» **WHAT YOU ARE ASKED TO DO**:
With pictures removed, the data below should be returned exactly.

» **DATA SEGMENT**:

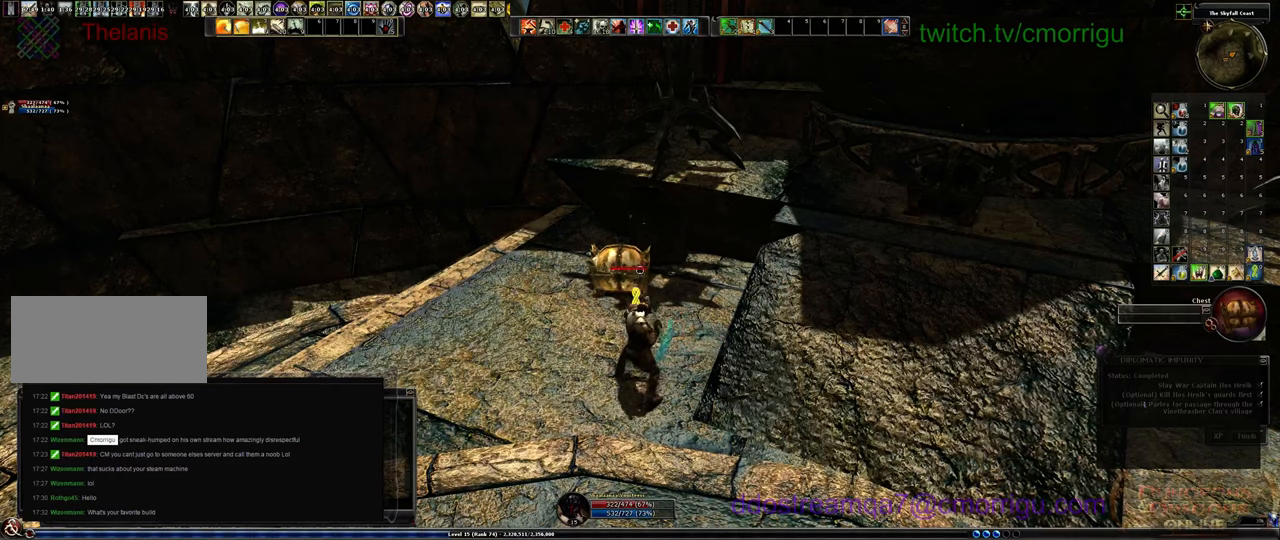
{"keys": [], "events": [[100, "w", "down"], [300, "w", "up"]]}
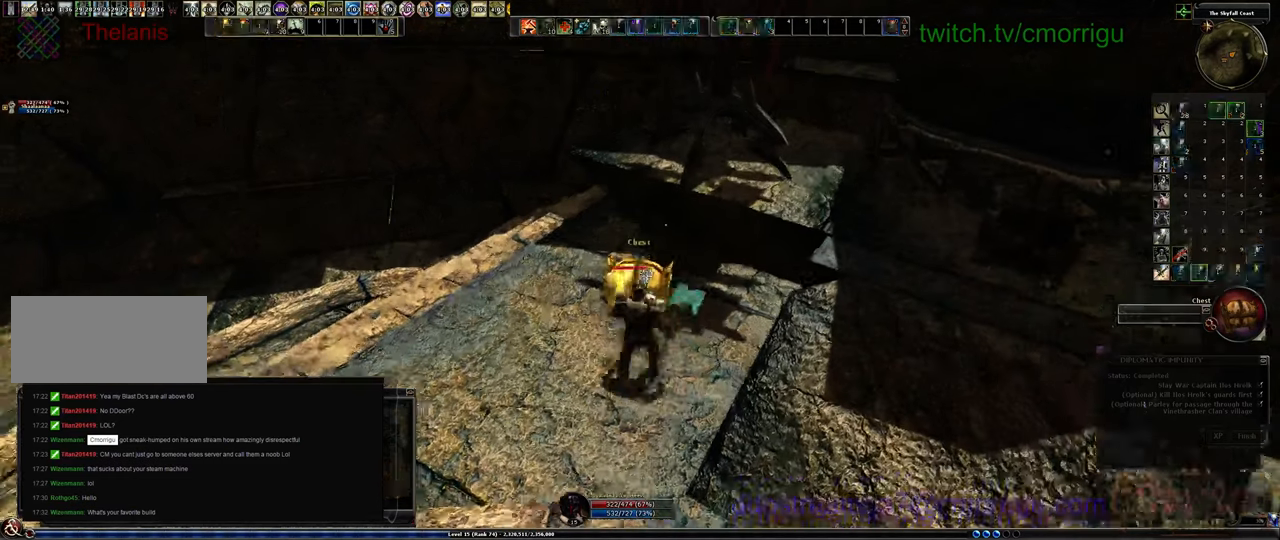
{"keys": [], "events": []}
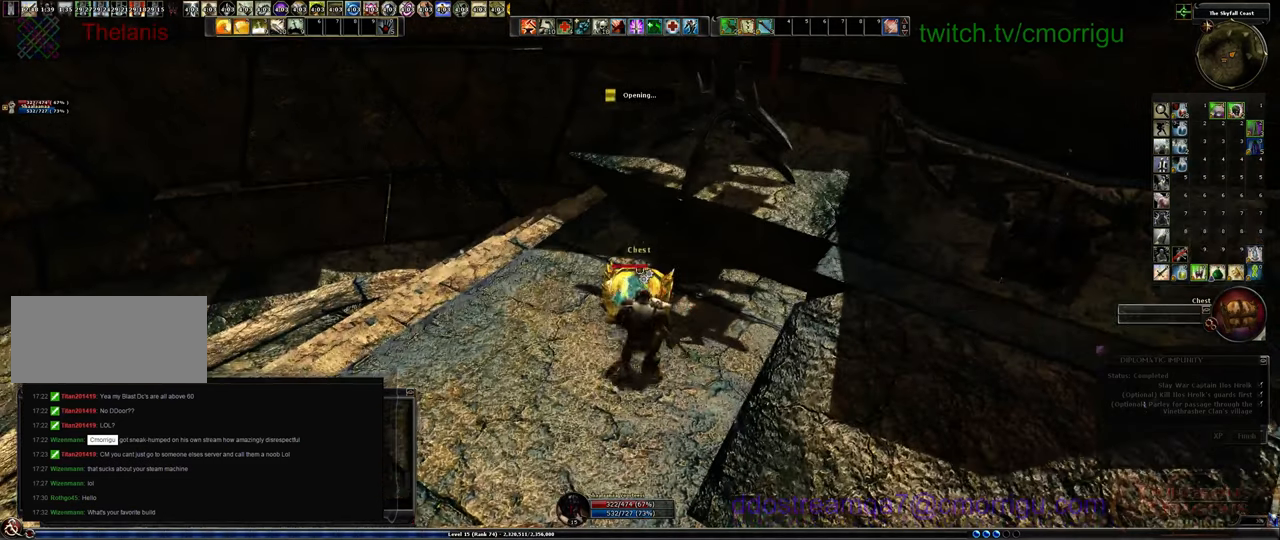
{"keys": [], "events": []}
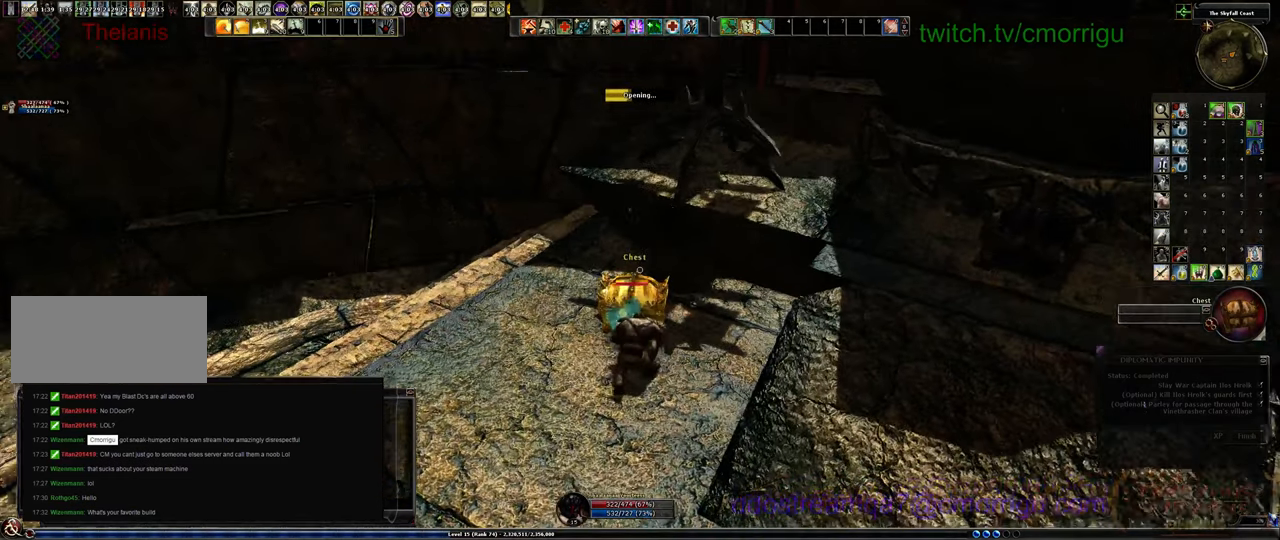
{"keys": [], "events": []}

» **EXERCISE ANSWER**:
{"keys": [], "events": [[100, "w", "down"], [300, "w", "up"]]}
{"keys": [], "events": []}
{"keys": [], "events": []}
{"keys": [], "events": []}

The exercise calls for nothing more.